Electronic and optical properties of ultra-small diameter armchair carbon and boron nitride nanotubes by PBE, TB-mBJ and YS-PBE0 functionals

Abstract

We have investigated the electronic and optical properties of ultra-small (3,3), (4,4) and (5,5) armchair single walled nanotubes carbon (C-SWNTs) and boron nitride (BN-SWNTs) using three density functional methods of different categories, namely, PBE, TB-mBJ and hybrid functional YS-PBE0. A density functional theory (DFT) within the full-potential linearized augmented-plane wave (FP-LAPW) method, was used to study the structures, electronic and optical properties of these nanotubes. The calculation of optical properties has been performed under electric fields polarized both parallel and perpendicular with respect to the nanotube axis. The results show that the hybrid functional YS-PBE0 perform the best for calculations of band gap of BN-SWNTs (5.27–5.54 eV), while for C-SWNTs the PBE and TB-mBJ functionals obtain band gap range (0.16–0.28 eV) with smaller errors compared to experimental values and confirming the semiconducting behavior of the studied C-SWNTs.

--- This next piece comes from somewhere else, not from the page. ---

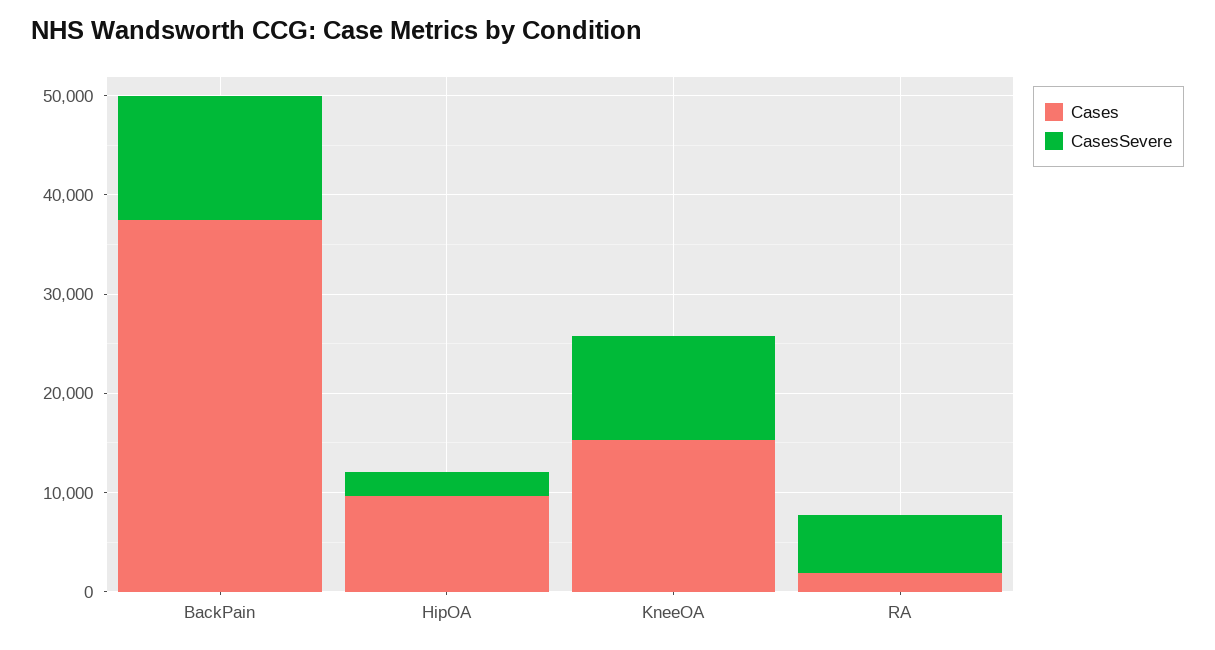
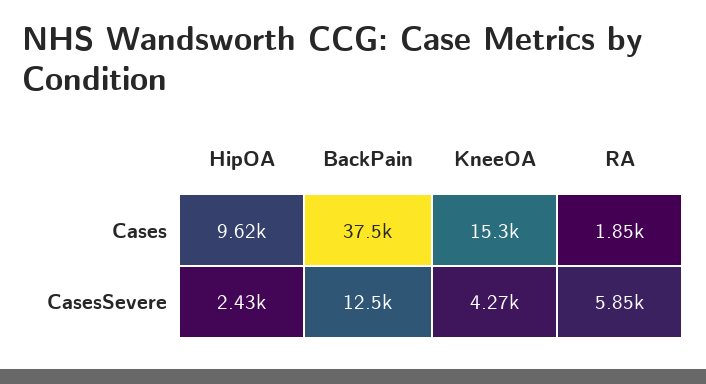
CasesSevere, KneeOA: 10000 -> 4270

The dielectric function is anisotropic for all tubes and is larger in the parallel direction. The results show also that for C-SWNTs, the static refractive index is higher than those of BN-SWNTs and it has an inverse correlation with the C-SWNTs diameter. This proves that for optoelectronic applications, it is improve to use the BN-SWNTs doped than intrinsic.